**SUPPLIED PASSAGE:**
=== Section Start ===
November 17, 2000|By Ann LoLordo | Ann LoLordo,SUN NATIONAL STAFF
TALLAHASSEE, Fla. - The courtroom drama at the heart of Judge Terry P. Lewis' debut novel, "Conflict of Interest," stars a Florida defense lawyer with a secret past and a dead lover.
The drama that unfolded in Lewis' Florida courtroom yesterday is no legal whodunit. It's a political thriller involving a contested election, the striking woman with the power to affect the outcome, and the American presidency that hangs in the balance.
Republican elections chief Katherine Harris has been accused of a conflict of interest as well - she is the co-chairman of George W. Bush's Florida campaign, though that didn't figure in yesterday's proceeding.
Lewis was asked to find that Harris, the Florida secretary of state, abused her authority when she decided Wednesday to ignore manual vote recounts in certifying state election returns that gave Bush the lead so far in the disputed race.
The Democratic candidate, Al Gore, is relying on manual vote counts in three mainly Democratic counties to tip the balance in his favor.
The winner in Florida will claim its 25 electoral votes and the presidency of the United States. It's a political potboiler worthy of discussion at the Tallahassee Writers' Association, of which Lewis, 51, is a member.
=== Section End ===
**EXERCISE SET:**
(a) Could you output the Judge Lewis article from "Republican elections chief" up to and including "is a member."?
(b) Could you go on with the Judge Lewis article from where it stops?
The listing that comes next is separate material, unrelated to the Judge Lewis article.

**EXTRACTED MATERIAL:**
=== Section Start ===
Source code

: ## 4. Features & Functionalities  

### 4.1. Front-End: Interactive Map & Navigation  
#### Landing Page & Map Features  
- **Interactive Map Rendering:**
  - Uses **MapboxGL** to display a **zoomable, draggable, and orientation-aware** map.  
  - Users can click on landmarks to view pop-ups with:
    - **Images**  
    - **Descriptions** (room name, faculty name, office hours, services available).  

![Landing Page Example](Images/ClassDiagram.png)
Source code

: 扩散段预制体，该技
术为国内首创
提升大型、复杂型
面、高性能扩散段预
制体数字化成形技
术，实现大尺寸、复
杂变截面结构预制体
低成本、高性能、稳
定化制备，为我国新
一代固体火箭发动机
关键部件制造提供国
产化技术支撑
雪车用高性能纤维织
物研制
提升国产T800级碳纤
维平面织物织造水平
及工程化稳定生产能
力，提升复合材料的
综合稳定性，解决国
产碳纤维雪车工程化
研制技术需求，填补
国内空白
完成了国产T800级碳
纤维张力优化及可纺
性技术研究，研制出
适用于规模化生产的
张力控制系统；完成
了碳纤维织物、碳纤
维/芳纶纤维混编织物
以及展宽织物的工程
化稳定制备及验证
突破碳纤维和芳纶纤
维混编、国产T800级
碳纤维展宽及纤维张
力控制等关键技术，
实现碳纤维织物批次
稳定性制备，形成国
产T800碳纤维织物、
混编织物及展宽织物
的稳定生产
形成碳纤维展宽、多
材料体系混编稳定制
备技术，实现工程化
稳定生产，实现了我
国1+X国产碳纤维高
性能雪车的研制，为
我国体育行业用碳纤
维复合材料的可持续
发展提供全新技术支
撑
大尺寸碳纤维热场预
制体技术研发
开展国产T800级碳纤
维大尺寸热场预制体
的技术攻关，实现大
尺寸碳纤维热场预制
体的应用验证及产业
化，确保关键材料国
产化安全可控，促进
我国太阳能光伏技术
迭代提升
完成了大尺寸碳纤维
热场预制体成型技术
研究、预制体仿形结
=== Section End ===
**ANSWERS TO THE TASKS:**
(a)
Republican elections chief Katherine Harris has been accused of a conflict of interest as well - she is the co-chairman of George W. Bush's Florida campaign, though that didn't figure in yesterday's proceeding.
Lewis was asked to find that Harris, the Florida secretary of state, abused her authority when she decided Wednesday to ignore manual vote recounts in certifying state election returns that gave Bush the lead so far in the disputed race.
The Democratic candidate, Al Gore, is relying on manual vote counts in three mainly Democratic counties to tip the balance in his favor.
The winner in Florida will claim its 25 electoral votes and the presidency of the United States. It's a political potboiler worthy of discussion at the Tallahassee Writers' Association, of which Lewis, 51, is a member.

(b)
Although the Florida Supreme Court ruled yesterday that Florida counties could continue recounting their votes by hand, the case before Lewis could well determine whether those recounts become part of the final vote totals. His decision is expected today.
Yesterday, lawyers for Harris, Gore and Bush jammed the trial tables in Lewis' spare and colorless courtroom. There were so many lawyers for each side that half of them had to sit in chairs behind the trial tables.
Reporters, television broadcasters and Democratic and Republican party faithful filled the jury box and the public seating area.
The case pits two county elections boards and the vice president against Harris, the state canvassing board and the Texas governor. The matter yesterday involved a court order from Lewis and Harris' compliance with it.
W. Dexter Douglass, 71, a silver-haired Tallahassee attorney representing the proponents of the manual vote counts, led off, addressing the court in a whispered Southern drawl.
He argued to Lewis that Harris had violated the order by choosing to disregard manual recounts even before they had been completed.
Lewis had ruled previously that Harris had the authority to accept or reject vote totals that came in after a state deadline of Tuesday night, but that she "may not do so arbitrarily." Douglass,who served as legal counsel to a Democratic governor, contended that Harris didn't seriously consider the requests by Palm Beach, Broward and Miami-Dade counties to amend their vote totals.
How could she? he argued. She had issued her ruling six hours after the county election boards made their case for amended vote totals in writing. And, she didn't wait until the manual recounts were completed.
Douglass maintained that Harris' decision was made "long in advance." She made a concerted effort to confuse and confound the election boards, he argued. In doing so, he went on, she and two other members of the state elections board had violated the state's open meetings laws by certifying election returns without public notice.
Without asking the judge to cite her for contempt, Douglass said, "We think her failure to take the direction of the court should be corrected by the court."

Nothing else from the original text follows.